Bon, alors ça, c’est tout moi ! Je découvre cette série, j’en lis un, puis deux… Mais pas dans l’ordre !!! Comme je les ai sur ma liseuse, j’ai pris le deuxième livre dans l’ordre qu’il venait… Il s’avère que c’est le 14ème tome ! Ce n’est pas bien grave, j’ai quand même bien compris l’histoire.

Cette fois, Agatha mène une enquête un peu particulière : une vieille dame pense avoir des fantômes dans sa maison. Accompagnée de son nouveau voisin, Agatha va lui apporter son aide… jusqu’au moment où cette personne est retrouvée morte. Enquête dans l’enquête…

Là encore, j’ai passé un bon moment (je l’ai lu d’un seul coup !) avec cette femme truculente qui me fait rire. Oui, je sais, ce n’est pas de la grande littérature mais ce n’est pas non plus ce que je lui demande. En vacances, j’aime bien lire quelque chose de léger. Et s’il y a de l’humour, c’est la cerise sur le gâteau !

Agatha Raisin, La Quiche fatale – M.C Beaton 🕵🏻‍♀️

J’ai tardé à lire ce premier tome car vous savez comment je suis, dès que l’on parle un peu trop d’un livre, je le fuis et j’attends quelques mois/années avant de l’ouvrir (ou pas). Et l’adaptation télévisée (que je n’ai pas vue donc je me garderai bien de la juger) n’a fait qu’ajouter au battage médiatique…

Mais en vacances, je recherche toujours des lectures légères, marrantes si possible… et si c’est un petit polar, c’est encore mieux. Donc, les fortes chaleurs m’ont fait rejoindre la Grande-Bretagne, espérant y trouver un peu de pluie virtuelle (ami cliché, quand tu nous tiens !). J’y ai retrouvé Agatha qui, voulant s’intégrer dans le petit village dans lequel elle avait acheté un cottage, pique la femme de ménage de la voisine qui lui voue alors une haine sans nom, triche à un concours de quiche et se retrouve, à cause de la dite préparation, accusée du meurtre du juge du concours…

Que les puristes de la quiche se calment de suite ! Non, une quiche n’a jamais fait mourir personne, sauf lorsqu’elle est agrémentée d’une plante toxique cachée dans les épinards. Je sens mes puristes mourir eux-aussi en lisant qu’il y a l’aliment favori de Popeye dans la sacro-sainte tarte !!! Allez, on va dire que c’est un problème de traduction, surtout si je vous dis qu’il y en avait aussi aux champignons dans le concours.
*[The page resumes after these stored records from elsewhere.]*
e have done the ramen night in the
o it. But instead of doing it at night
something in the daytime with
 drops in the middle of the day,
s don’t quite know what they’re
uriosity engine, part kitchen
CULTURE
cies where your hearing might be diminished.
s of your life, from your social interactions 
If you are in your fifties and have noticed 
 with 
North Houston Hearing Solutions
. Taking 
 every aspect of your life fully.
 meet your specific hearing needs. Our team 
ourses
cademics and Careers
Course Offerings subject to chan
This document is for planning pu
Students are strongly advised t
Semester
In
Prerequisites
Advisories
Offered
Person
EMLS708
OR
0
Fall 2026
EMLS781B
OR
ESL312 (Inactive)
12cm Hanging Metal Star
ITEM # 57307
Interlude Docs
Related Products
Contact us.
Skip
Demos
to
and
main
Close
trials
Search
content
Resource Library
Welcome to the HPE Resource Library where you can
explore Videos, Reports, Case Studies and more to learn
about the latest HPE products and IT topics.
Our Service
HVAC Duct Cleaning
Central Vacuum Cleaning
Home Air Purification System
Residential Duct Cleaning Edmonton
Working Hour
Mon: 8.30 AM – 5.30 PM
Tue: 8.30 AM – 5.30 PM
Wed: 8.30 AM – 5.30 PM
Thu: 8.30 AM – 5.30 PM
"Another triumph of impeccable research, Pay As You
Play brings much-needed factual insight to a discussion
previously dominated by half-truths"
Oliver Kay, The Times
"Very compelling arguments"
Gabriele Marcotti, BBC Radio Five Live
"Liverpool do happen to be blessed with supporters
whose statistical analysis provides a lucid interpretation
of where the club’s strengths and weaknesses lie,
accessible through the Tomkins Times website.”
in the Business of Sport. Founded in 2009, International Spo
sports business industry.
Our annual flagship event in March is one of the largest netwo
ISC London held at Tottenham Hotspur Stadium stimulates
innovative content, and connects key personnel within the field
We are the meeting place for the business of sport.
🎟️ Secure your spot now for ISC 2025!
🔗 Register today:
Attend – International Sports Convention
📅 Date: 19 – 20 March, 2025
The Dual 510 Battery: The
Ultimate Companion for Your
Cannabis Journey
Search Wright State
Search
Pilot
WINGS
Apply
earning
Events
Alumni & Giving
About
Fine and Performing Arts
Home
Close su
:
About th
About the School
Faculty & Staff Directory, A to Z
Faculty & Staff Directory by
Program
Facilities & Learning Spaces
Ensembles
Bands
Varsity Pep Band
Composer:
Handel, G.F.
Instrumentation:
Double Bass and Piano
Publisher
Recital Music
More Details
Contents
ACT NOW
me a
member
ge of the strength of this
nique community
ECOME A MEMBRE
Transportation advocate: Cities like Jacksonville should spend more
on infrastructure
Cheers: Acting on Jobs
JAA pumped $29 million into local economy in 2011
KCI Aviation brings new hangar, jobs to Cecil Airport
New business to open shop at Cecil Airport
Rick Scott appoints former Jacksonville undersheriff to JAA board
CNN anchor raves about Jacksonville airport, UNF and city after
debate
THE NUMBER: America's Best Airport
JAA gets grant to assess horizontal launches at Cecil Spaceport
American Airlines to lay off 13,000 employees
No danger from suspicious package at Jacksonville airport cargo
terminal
Bref, j’ai aimé ce petit polar et j’ai retrouvé le même plaisir à le lire qu’avec un Imogène, en plus léger tout de même. Ce personnage fantasque, mal embouché me plait bien et si vous avez lu ma Frénégonde (allez hop, que je te fiche un peu de pub en même temps), vous comprendrez pourquoi !

La Cuisinière – Mary Beth Keane

cuisiniere

Je ne connaissais pas l’histoire de Mary Mallon, une jeune Irlandaise venue travailler aux États-Unis à la fin du XIXe siècle. Employée d’abord comme lingère dans une famille aisée, elle devint rapidement cuisinière, ce qu’elle aimait vraiment. Elle fut engagée dans plusieurs foyers qui avaient tous un point commun : les membres décédaient.

À ce stade là, on pense à une autre « tueuse en série », Hélène Jégado, dont l’histoire a été relatée, à sa façon, par Jean Teulé dans Fleur de Tonnerre.  Mais il y a une réelle différence entre les deux. Si d’un côté, la bretonne, avait décidé d’elle-même de se substituer à la grande faucheuse, de l’autre, ce n’était pas le cas puisqu’elle ne savait pas qu’elle semait la mort autour d’elle. Celle qui fut surnommée « Mary Typhoïde » nia toujours son rôle dans ces morts prématurées.

Mary Beth Keane a choisi de nous faire revivre cette histoire à travers le point de vue de Mary Mallon. De ce fait, on se met à la place de cette cuisinière que l’on vient accuser un beau matin et qui ne comprend pas ce qu’on lui reproche. L’incompréhension, l’injustice sont les piliers de ce récit et l’on a bien envie d’hurler : « mais libérez-la, elle n’a rien fait ! » Comment en aurait-il pu en être autrement, par ailleurs, puisque la maladie ne se voit pas.

Je vous conseille vraiment ce roman, d’une très grande richesse, dont l’écriture ne pourra que vous émouvoir.